San Francisco poet, art critic and teacher Bill Berkson has died at the age of 76. He was a longtime professor of art history at the San Francisco Art Institute.

Berkson’s stepdaughter Nina Lewallen says Berkson suffered a heart attack last week.

Berkson was born in New York City and moved to the San Francisco Bay Area in 1970, where he taught for a while in the California Poets in the Schools program.

Berkson moved easily between the worlds of art criticism and poetry. He wrote for Artforum, Aperture, Modern Painters, Art on Paper, and other magazines, and collaborated on work with artists such as Philip Guston.

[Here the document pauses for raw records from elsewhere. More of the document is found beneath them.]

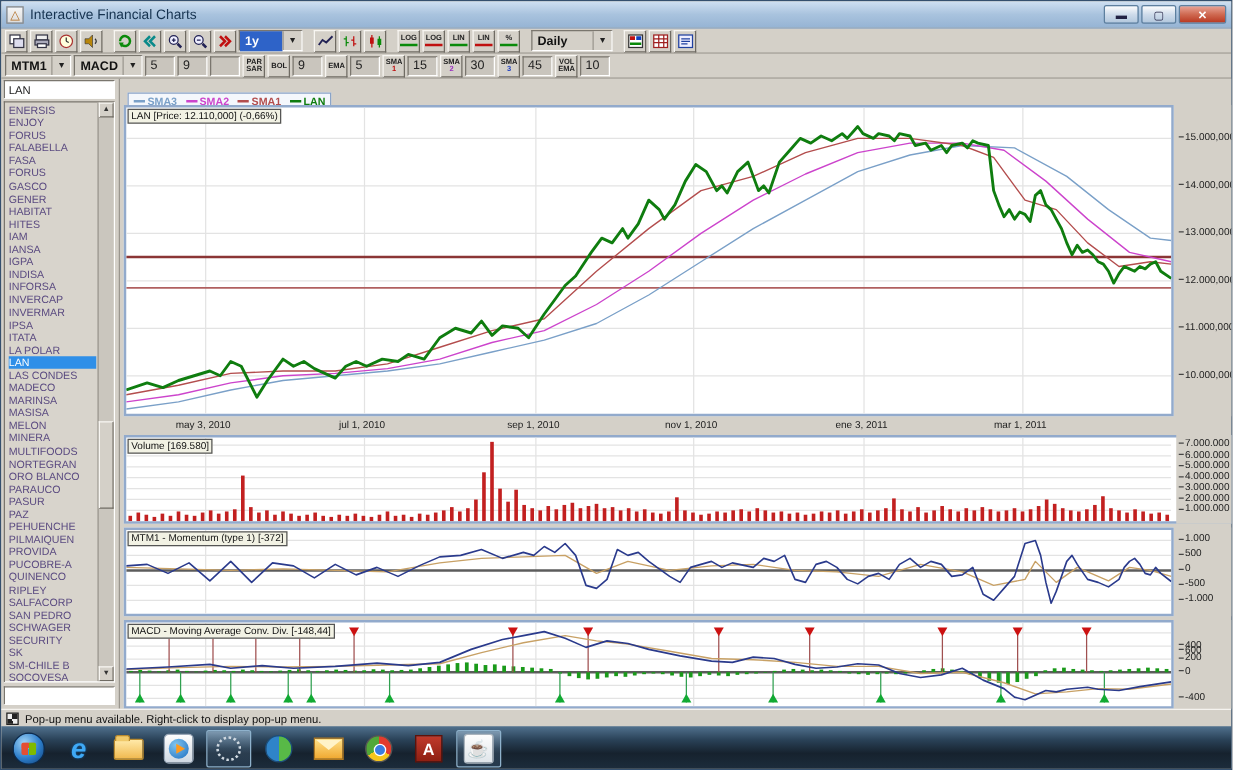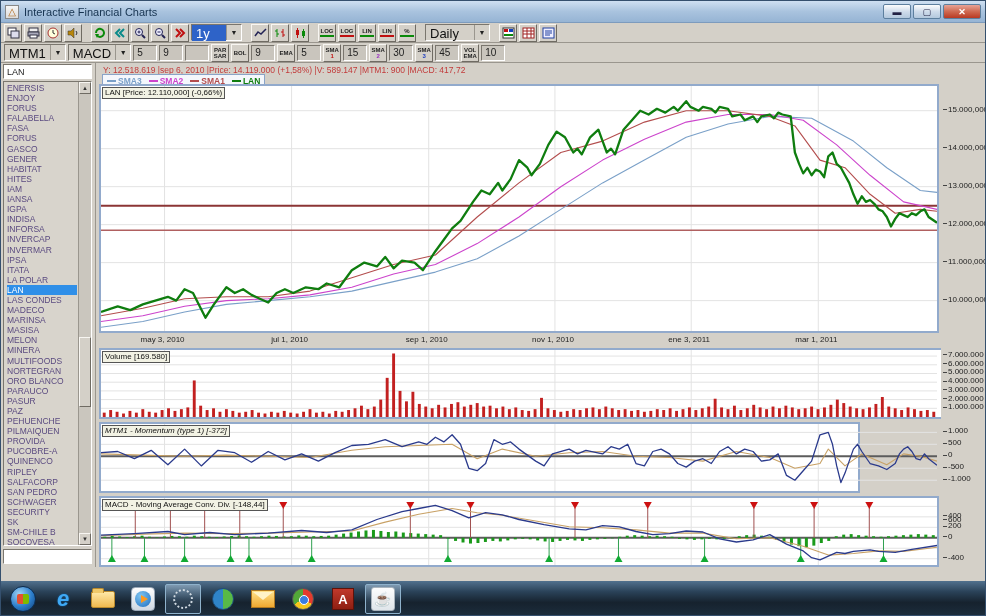--- a/index.html
+++ b/index.html
@@ -29,7 +29,7 @@
   .tinput{height:16px;width:24px;background:#c9c5bd;border:1px solid;border-color:#7a766e #fff #fff #7a766e;
     font-size:10px;color:#222;display:flex;align-items:center;padding-left:3px;}
   .combo{height:17px;display:flex;border:1px solid;border-color:#7a766e #fff #fff #7a766e;background:#d4d0c8;}
-  .combo .val{display:flex;align-items:center;padding:8px 4px;font-size:13px;color:#111;min-width:34px;}
+  .combo .val{display:flex;align-items:center;padding:8px 4px;font-size:10px;color:#111;min-width:34px;font-weight:bold;}
   .combo .val.sel{background:#2e63c8;color:#fff;}
   .combo .arrow{width:15px;background:#d4d0c8;border-left:1px solid #9a968e;display:flex;align-items:center;justify-content:center;font-size:7px;color:#222;}
   .two{font-size:6px;line-height:6px;font-weight:bold;}

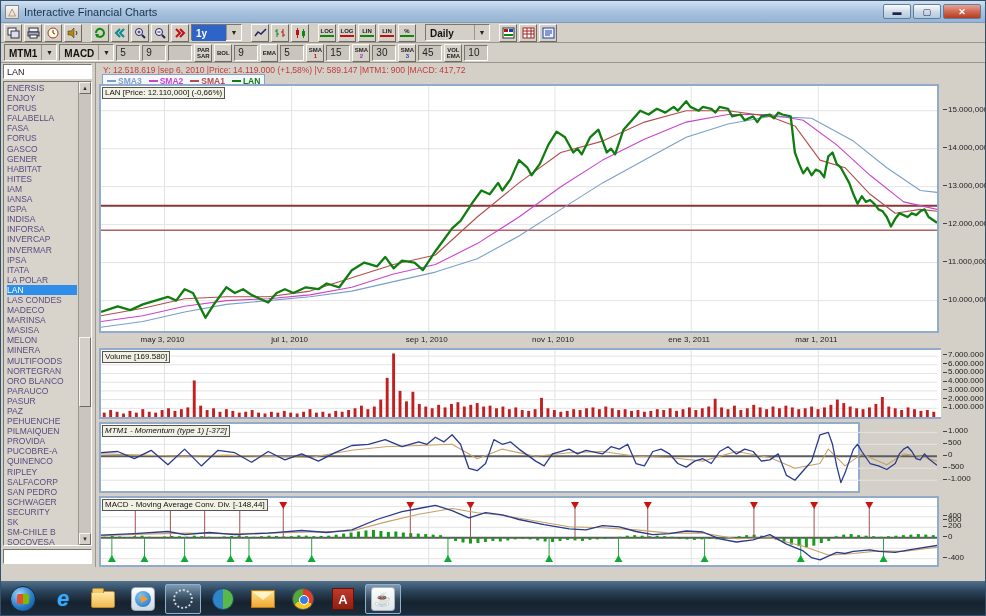--- a/index.html
+++ b/index.html
@@ -383,7 +383,6 @@
   </div>
 
   <div class="chart-region">
-    <div class="info-line">Y: 12.518.619 |sep 6, 2010 |Price: 14.119.000 (+1,58%) |V: 589.147 |MTM1: 900 |MACD: 417,72</div>
     <div class="legend-line" id="legendLine">
         <span class="legend-item">
           <span class="legend-dash" style="background: rgb(122, 160, 200);"></span>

But he also published more than 20 volumes of poetry, with roots in the post-modern New York School that included Kenneth Koch, Frank O’Hara, and Anne Waldman.

Lewallen says the family is planning memorial services for both San Francisco and New York.


Here's Berkson's poem “Christmas Eve,” excerpted from his book Portrait and Dream: New and Selected Poems, published in 2009:

Behind the black water tower

under the grey

of the sky that feeds it

smoke speeds to where a pigeon

spreads its wings

This is no great feat

Cold pushes out its lust

We walk we drink we cast

our giggling insults

Would you please

leave the $2.50 you owe me

I would rather not talk about it

just now                 Money bores me I would like

to visit someone who will stay

in bed all day           A forest is rising

imperceptibly in my head

not a civilized park

I think it would be nice this “new

moral odor” no it would not mean

“everything marching to its tomb”

The water tower

watches over us            Is there someone

you would like to invite        no one.